- [DATA PROVIDED]

━━━━━━

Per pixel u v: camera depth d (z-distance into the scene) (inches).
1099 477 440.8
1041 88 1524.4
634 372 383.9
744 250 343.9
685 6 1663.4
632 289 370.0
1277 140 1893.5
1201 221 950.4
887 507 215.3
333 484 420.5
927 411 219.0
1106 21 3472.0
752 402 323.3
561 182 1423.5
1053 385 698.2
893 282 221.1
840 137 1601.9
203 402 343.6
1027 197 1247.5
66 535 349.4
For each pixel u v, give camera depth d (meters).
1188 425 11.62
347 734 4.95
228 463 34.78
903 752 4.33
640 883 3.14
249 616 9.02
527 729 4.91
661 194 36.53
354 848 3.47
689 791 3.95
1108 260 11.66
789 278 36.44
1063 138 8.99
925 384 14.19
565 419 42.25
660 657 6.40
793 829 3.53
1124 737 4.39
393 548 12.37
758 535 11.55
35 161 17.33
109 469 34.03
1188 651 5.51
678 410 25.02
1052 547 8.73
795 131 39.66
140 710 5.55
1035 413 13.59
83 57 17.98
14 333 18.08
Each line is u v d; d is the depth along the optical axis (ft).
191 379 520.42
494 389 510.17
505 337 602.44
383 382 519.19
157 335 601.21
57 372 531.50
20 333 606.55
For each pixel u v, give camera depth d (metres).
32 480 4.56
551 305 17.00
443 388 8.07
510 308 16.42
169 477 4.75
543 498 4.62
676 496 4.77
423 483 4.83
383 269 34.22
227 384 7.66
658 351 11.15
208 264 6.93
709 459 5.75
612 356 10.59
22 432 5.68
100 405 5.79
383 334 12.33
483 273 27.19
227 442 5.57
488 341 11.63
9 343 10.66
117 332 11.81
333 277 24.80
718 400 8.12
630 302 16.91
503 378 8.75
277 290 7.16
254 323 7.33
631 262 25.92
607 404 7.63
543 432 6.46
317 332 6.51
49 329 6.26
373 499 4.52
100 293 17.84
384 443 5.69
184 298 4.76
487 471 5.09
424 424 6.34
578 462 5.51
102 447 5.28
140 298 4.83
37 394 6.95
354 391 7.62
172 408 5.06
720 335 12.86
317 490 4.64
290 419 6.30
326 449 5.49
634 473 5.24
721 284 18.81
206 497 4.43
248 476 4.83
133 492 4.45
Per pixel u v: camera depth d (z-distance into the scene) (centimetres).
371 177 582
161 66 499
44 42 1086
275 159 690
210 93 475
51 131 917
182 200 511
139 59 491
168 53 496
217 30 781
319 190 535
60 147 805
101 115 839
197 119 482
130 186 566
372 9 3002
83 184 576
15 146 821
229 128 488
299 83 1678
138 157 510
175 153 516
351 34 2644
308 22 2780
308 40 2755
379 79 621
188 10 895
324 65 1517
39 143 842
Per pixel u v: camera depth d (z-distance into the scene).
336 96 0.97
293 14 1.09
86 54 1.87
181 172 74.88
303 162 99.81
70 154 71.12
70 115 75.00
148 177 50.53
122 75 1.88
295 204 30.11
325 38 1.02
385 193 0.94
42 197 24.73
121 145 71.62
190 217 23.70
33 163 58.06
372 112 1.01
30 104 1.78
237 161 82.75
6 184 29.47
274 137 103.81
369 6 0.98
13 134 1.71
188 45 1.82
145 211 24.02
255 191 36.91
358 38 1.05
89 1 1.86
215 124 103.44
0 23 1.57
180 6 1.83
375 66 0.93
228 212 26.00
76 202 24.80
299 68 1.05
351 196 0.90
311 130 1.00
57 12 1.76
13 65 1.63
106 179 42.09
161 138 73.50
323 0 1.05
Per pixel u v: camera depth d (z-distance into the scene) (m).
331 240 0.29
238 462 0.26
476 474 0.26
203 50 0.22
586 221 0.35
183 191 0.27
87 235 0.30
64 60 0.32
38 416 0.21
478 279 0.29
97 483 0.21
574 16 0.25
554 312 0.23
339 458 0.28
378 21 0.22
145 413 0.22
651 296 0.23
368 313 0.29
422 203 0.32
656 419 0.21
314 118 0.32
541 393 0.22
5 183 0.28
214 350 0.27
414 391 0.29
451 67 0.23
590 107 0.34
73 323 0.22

━━━━━━

- [PROBLEM]
From the first line of the material above down to the line with "660 657 6.40", output each line exactly; include both of those lines and add no others.

- [SOLUTION]
Per pixel u v: camera depth d (z-distance into the scene) (inches).
1099 477 440.8
1041 88 1524.4
634 372 383.9
744 250 343.9
685 6 1663.4
632 289 370.0
1277 140 1893.5
1201 221 950.4
887 507 215.3
333 484 420.5
927 411 219.0
1106 21 3472.0
752 402 323.3
561 182 1423.5
1053 385 698.2
893 282 221.1
840 137 1601.9
203 402 343.6
1027 197 1247.5
66 535 349.4
For each pixel u v, give camera depth d (meters).
1188 425 11.62
347 734 4.95
228 463 34.78
903 752 4.33
640 883 3.14
249 616 9.02
527 729 4.91
661 194 36.53
354 848 3.47
689 791 3.95
1108 260 11.66
789 278 36.44
1063 138 8.99
925 384 14.19
565 419 42.25
660 657 6.40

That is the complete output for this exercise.